Pension plans for government workers are too generous
Something's got to give on pension plans for government employees.
In plain language, too many pensions aren't realistic for people who work in government. They're out of line and excessive.
Nobody should expect to make 75 percent of their fulltime salary in a pension plan, let alone 100 percent.
After leaving government service, too many retirees make nearly as much money as they made when they were working full-time.
That's not equitable because taxpayers are footing the bill.
In the real world (read "private enterprise"), American workers took a bath as their IRAs and 401(k)s collapsed with the stock market.
Thanks to union contracts in the world of government, many employees were protected, no matter how the stock market performed.
Talk about a sweet deal.
If the stock market goes up, government workers win.
If the stock market crashes, government workers win again because their pension plans simply shift to and become the burden of taxpayers.
Pensioners who work in government win no matter what.
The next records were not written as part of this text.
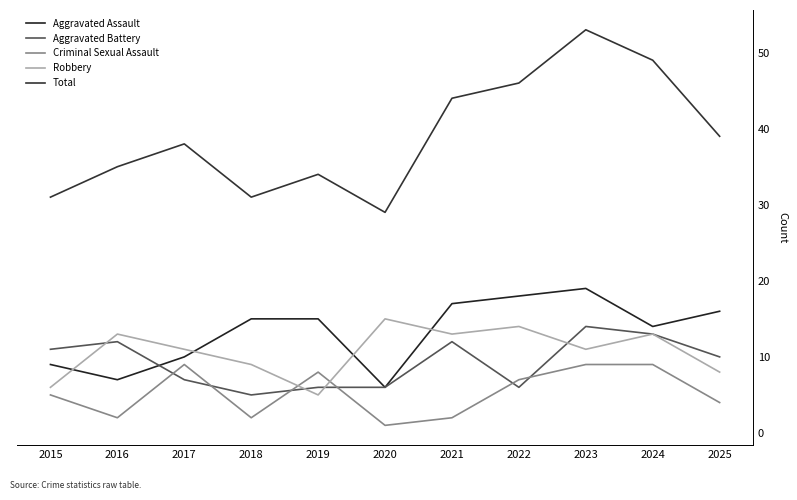

What is the difference between the highest and lowest values at 2024?

40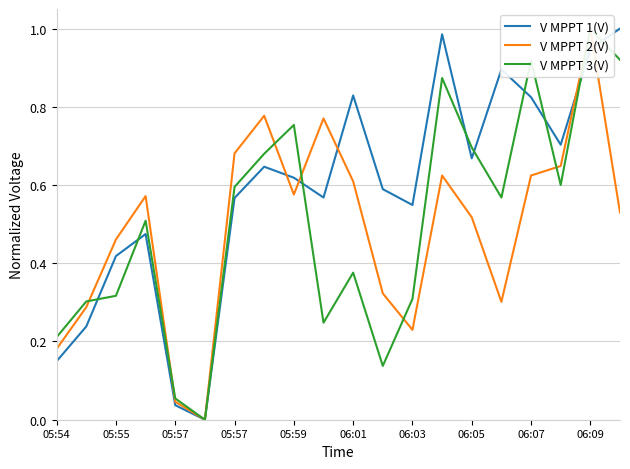

What is the label of the 2nd point from the left?

05:55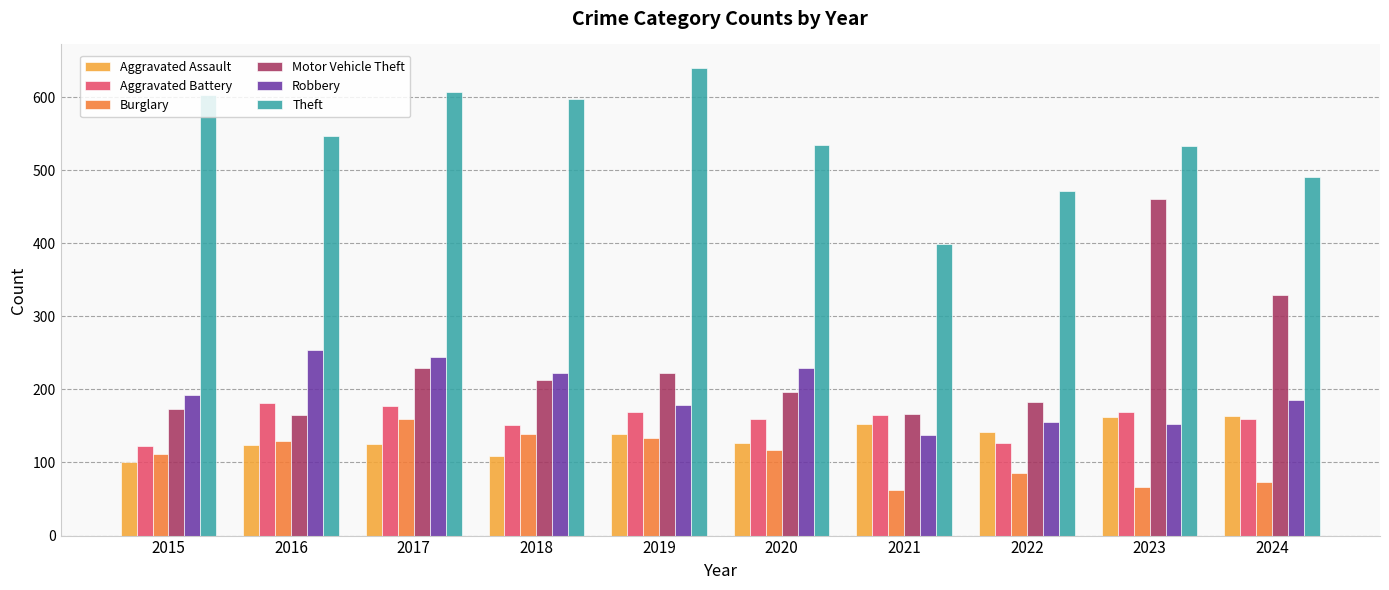

How many categories are shown in the chart?

10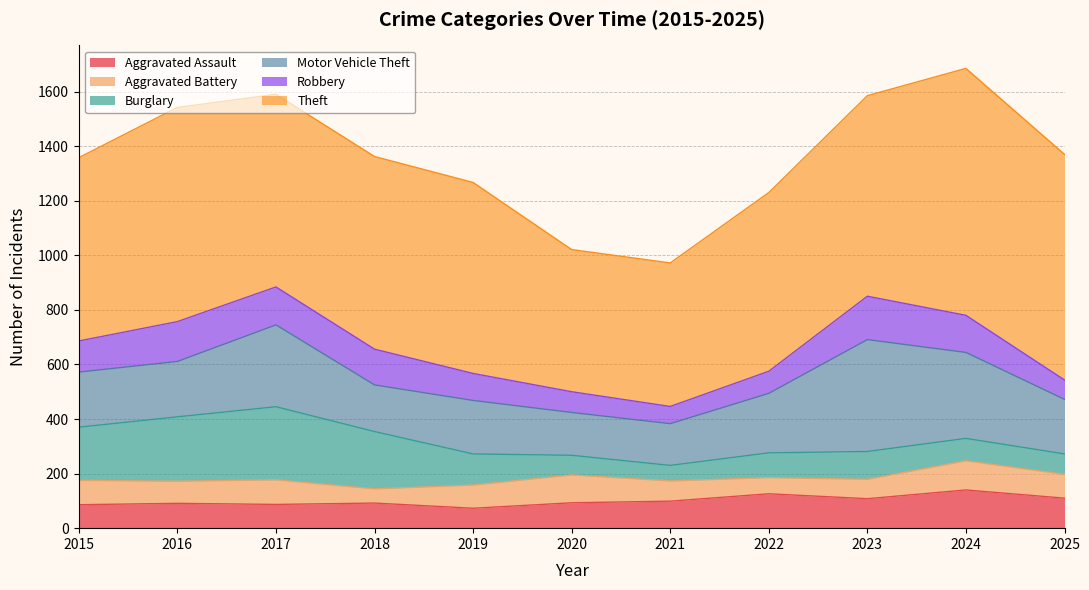

Rank the categories by Theft value from lowest to highest.

2020, 2021, 2022, 2015, 2019, 2017, 2018, 2023, 2016, 2025, 2024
Existing agreements can't be changed, but contracts with new hires need to include a more modest pension plan. It's up to elected officials at every level of government to negotiate on the behalf of taxpayers.
According to a recent grand jury report, basic services to the residents of Ventura County will be at risk if taxpayers are expected to continue subsidizing the pension plans of county workers.
In a perfect world, everyone would have the equivalent of a golden parachute and nobody would have to worry about pinching pennies in their retirement years.
This, however, isn't a perfect world. Government employees shouldn't expect their overly generous pension plans to be carried on the backs of taxpayers.